#### Exercise
Transcribe the entries below exactly.

┌────────

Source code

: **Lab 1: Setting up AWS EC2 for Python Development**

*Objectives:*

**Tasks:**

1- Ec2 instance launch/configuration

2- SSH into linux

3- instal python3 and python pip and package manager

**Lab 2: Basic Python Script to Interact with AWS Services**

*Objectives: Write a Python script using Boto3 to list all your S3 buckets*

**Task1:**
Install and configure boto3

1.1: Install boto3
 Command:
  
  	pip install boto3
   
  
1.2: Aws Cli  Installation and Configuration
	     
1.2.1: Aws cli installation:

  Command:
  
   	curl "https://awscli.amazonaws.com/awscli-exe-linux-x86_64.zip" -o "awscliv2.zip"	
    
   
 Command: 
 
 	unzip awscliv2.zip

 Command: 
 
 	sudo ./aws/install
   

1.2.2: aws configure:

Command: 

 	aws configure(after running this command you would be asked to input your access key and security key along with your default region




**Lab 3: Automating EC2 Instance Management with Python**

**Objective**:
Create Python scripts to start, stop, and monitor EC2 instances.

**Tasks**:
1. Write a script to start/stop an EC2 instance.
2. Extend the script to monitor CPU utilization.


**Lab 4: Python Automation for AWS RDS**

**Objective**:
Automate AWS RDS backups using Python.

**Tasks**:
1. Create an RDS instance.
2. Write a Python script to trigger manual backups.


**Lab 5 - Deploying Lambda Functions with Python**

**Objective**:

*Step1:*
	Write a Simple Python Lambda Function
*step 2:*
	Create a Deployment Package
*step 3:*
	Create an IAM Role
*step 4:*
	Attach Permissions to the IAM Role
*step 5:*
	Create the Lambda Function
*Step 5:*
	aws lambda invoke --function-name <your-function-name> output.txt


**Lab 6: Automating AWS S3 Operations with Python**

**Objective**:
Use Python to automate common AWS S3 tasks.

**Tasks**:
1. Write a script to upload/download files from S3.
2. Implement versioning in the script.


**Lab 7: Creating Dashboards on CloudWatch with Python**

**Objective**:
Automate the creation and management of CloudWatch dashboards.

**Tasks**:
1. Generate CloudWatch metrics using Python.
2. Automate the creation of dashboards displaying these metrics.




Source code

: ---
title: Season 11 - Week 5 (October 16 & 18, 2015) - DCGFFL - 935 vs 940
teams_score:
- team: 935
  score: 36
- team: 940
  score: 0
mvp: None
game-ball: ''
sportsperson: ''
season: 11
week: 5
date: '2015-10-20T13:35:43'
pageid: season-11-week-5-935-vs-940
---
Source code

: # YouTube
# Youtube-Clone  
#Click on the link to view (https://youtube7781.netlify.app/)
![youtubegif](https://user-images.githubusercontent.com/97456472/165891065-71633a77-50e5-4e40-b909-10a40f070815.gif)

└────────

#### Output for this task
Source code

: **Lab 1: Setting up AWS EC2 for Python Development**

*Objectives:*

**Tasks:**

1- Ec2 instance launch/configuration

2- SSH into linux

3- instal python3 and python pip and package manager

**Lab 2: Basic Python Script to Interact with AWS Services**

*Objectives: Write a Python script using Boto3 to list all your S3 buckets*

**Task1:**
Install and configure boto3

1.1: Install boto3
 Command:
  
  	pip install boto3
   
  
1.2: Aws Cli  Installation and Configuration
	     
1.2.1: Aws cli installation:

  Command:
  
   	curl "https://awscli.amazonaws.com/awscli-exe-linux-x86_64.zip" -o "awscliv2.zip"	
    
   
 Command: 
 
 	unzip awscliv2.zip

 Command: 
 
 	sudo ./aws/install
   

1.2.2: aws configure:

Command: 

 	aws configure(after running this command you would be asked to input your access key and security key along with your default region




**Lab 3: Automating EC2 Instance Management with Python**

**Objective**:
Create Python scripts to start, stop, and monitor EC2 instances.

**Tasks**:
1. Write a script to start/stop an EC2 instance.
2. Extend the script to monitor CPU utilization.


**Lab 4: Python Automation for AWS RDS**

**Objective**:
Automate AWS RDS backups using Python.

**Tasks**:
1. Create an RDS instance.
2. Write a Python script to trigger manual backups.


**Lab 5 - Deploying Lambda Functions with Python**

**Objective**:

*Step1:*
	Write a Simple Python Lambda Function
*step 2:*
	Create a Deployment Package
*step 3:*
	Create an IAM Role
*step 4:*
	Attach Permissions to the IAM Role
*step 5:*
	Create the Lambda Function
*Step 5:*
	aws lambda invoke --function-name <your-function-name> output.txt


**Lab 6: Automating AWS S3 Operations with Python**

**Objective**:
Use Python to automate common AWS S3 tasks.

**Tasks**:
1. Write a script to upload/download files from S3.
2. Implement versioning in the script.


**Lab 7: Creating Dashboards on CloudWatch with Python**

**Objective**:
Automate the creation and management of CloudWatch dashboards.

**Tasks**:
1. Generate CloudWatch metrics using Python.
2. Automate the creation of dashboards displaying these metrics.




Source code

: ---
title: Season 11 - Week 5 (October 16 & 18, 2015) - DCGFFL - 935 vs 940
teams_score:
- team: 935
  score: 36
- team: 940
  score: 0
mvp: None
game-ball: ''
sportsperson: ''
season: 11
week: 5
date: '2015-10-20T13:35:43'
pageid: season-11-week-5-935-vs-940
---
Source code

: # YouTube
# Youtube-Clone  
#Click on the link to view (https://youtube7781.netlify.app/)
![youtubegif](https://user-images.githubusercontent.com/97456472/165891065-71633a77-50e5-4e40-b909-10a40f070815.gif)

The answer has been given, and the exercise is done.